### Exercise set
1. In the water pressure post, condense the paragraph beginning "Also, when you turn pumps" into a short bulleted list that keeps its main facts.
2. According to the water pressure post, what year and model is the motorhome?
3. Translate this sentence from the water pressure post into Spanish: "The main toilet has an extremely slow trickle, it covers the seal after about 30 or so seconds."

### Selected text
--------------------------------------------------

Hi everyone! I’m new to MH ownership and the forum so please be gentle! I have a 2015 Forest River 364 TS, the issue I’m having is very little water pressure at the kitchen sink, both hot and cold as well as the main bathroom toilet across from the bunks. I have good hot and cold in the master bath to toilet, sink and shower, as well as good pressure hot and cold in main bath shower and sink. This really has me frazzled as it just doesn’t make sense. I have two hot water heaters and not sure which areas they feed. I also have two water pumps, one which seems to not be working at all. But, I swapped water lines between the two and there was no change. Also same issue hooked to city water or running off just pumps.

Also, when you turn pumps and city water off, the sink flow doesn’t change until gradually, leading me to believe residual pressure is feeding it, not pumps or city water. The main toilet has an extremely slow trickle, it covers the seal after about 30 or so seconds.

--------------------------------------------------

[Source texts of formatted documents]
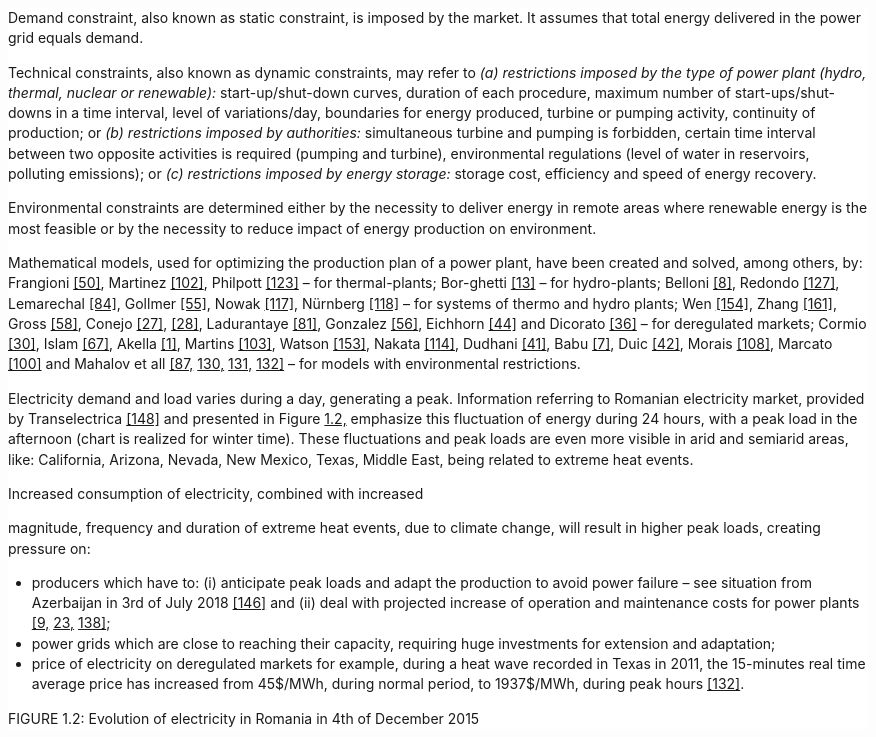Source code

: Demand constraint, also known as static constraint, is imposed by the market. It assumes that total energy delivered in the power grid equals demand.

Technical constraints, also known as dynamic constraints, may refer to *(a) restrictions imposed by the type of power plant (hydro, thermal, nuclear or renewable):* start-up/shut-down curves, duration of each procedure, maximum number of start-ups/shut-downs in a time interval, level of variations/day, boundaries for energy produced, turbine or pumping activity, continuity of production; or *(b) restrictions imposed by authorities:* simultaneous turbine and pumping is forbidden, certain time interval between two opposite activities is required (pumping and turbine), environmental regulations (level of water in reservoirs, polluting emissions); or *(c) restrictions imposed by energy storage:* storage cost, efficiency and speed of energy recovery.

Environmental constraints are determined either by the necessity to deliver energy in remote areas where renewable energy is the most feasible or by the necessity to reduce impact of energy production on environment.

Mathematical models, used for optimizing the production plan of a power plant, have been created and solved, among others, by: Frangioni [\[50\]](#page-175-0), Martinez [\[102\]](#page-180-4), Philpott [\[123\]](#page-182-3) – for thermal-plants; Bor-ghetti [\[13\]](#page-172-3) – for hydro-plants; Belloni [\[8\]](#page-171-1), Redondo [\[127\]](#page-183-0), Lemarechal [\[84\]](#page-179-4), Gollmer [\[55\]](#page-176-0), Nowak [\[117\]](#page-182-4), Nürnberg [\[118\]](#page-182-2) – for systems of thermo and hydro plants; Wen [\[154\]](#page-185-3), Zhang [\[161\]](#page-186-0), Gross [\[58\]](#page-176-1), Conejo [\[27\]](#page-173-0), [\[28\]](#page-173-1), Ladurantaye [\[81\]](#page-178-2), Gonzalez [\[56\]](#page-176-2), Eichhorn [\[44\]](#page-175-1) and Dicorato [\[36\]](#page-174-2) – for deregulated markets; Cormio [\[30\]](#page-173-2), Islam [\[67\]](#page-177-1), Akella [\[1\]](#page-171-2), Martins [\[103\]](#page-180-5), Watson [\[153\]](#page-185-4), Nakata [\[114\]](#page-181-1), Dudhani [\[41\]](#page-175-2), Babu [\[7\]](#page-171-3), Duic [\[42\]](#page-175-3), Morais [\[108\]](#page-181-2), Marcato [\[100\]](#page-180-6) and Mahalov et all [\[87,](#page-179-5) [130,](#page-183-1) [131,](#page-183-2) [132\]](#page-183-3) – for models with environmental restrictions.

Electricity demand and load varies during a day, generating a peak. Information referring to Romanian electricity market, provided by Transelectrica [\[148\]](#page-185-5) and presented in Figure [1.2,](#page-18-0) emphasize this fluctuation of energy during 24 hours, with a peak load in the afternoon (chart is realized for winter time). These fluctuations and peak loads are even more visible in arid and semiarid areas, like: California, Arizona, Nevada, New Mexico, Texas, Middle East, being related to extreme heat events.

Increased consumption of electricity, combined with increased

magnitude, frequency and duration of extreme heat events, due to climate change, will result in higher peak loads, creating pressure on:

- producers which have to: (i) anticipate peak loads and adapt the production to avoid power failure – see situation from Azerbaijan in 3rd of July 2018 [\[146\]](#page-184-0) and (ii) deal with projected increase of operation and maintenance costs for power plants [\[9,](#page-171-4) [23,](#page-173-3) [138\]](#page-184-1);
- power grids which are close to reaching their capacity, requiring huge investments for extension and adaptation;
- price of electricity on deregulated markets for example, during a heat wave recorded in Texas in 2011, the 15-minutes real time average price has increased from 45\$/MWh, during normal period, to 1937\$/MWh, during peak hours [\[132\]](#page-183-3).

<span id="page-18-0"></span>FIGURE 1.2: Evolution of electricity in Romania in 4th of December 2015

--------------------------------------------------

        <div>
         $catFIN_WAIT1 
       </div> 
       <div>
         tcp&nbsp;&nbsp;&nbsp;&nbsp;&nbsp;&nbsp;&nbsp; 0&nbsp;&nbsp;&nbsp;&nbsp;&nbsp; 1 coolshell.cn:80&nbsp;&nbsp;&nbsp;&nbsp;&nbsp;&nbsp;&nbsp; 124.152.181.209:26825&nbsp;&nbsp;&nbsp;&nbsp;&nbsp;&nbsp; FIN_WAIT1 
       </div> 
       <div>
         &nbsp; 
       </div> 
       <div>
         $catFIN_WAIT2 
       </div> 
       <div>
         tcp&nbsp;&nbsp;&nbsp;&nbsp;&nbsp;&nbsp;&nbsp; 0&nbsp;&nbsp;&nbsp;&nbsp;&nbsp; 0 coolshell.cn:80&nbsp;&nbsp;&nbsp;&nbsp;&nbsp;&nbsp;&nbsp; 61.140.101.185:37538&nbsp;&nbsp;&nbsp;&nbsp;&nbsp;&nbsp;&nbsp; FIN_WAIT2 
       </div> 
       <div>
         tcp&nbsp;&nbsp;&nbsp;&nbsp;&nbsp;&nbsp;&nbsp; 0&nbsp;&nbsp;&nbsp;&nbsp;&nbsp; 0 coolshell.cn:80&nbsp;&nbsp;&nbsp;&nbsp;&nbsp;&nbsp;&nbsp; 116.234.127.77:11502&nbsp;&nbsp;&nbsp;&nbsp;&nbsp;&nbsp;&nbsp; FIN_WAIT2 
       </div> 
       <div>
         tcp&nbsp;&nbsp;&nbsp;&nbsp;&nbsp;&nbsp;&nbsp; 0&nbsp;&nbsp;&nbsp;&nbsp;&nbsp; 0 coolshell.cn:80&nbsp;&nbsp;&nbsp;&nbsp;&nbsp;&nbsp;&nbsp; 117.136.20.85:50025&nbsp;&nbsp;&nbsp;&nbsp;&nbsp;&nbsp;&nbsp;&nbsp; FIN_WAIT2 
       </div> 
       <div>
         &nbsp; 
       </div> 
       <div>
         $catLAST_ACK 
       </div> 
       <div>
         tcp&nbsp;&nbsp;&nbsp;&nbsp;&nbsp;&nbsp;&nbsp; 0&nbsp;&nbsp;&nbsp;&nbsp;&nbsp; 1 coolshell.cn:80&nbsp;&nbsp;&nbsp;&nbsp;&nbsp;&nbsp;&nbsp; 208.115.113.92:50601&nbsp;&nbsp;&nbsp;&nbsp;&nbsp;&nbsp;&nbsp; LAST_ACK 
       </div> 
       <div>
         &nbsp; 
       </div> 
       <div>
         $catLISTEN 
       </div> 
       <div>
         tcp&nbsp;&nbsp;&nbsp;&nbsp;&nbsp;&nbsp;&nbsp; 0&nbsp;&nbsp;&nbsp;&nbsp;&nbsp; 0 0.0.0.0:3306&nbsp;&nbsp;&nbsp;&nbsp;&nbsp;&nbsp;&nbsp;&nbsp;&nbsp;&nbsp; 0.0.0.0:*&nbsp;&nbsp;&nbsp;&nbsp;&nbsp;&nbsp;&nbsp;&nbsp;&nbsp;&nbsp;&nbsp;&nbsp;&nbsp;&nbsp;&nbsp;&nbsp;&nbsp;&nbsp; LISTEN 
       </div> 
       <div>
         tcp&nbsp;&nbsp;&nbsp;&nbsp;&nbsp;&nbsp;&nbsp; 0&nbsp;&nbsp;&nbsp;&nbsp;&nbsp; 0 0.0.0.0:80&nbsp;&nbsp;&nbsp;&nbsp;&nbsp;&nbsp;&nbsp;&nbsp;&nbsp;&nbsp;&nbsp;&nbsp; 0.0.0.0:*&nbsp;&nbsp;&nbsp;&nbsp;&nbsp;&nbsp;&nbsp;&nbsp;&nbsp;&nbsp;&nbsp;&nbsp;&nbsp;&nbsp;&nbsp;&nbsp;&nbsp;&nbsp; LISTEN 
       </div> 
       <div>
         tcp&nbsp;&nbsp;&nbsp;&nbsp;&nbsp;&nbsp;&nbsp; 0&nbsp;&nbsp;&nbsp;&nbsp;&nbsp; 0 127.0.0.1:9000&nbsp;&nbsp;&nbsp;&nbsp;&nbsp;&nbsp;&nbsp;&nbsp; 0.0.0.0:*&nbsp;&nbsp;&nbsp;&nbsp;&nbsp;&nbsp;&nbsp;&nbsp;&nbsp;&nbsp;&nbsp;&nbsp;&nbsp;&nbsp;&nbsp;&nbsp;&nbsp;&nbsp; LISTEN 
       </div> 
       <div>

--------------------------------------------------

### Response list
1.
- With the pumps and city water off, the sink flow changes only gradually, which suggests residual pressure is feeding it rather than the pumps or city water.
- The main toilet has a very slow trickle and takes about 30 seconds to cover the seal.

2. A 2015 Forest River 364 TS.

3. El inodoro principal tiene un goteo extremadamente lento; cubre el sello después de unos 30 segundos más o menos.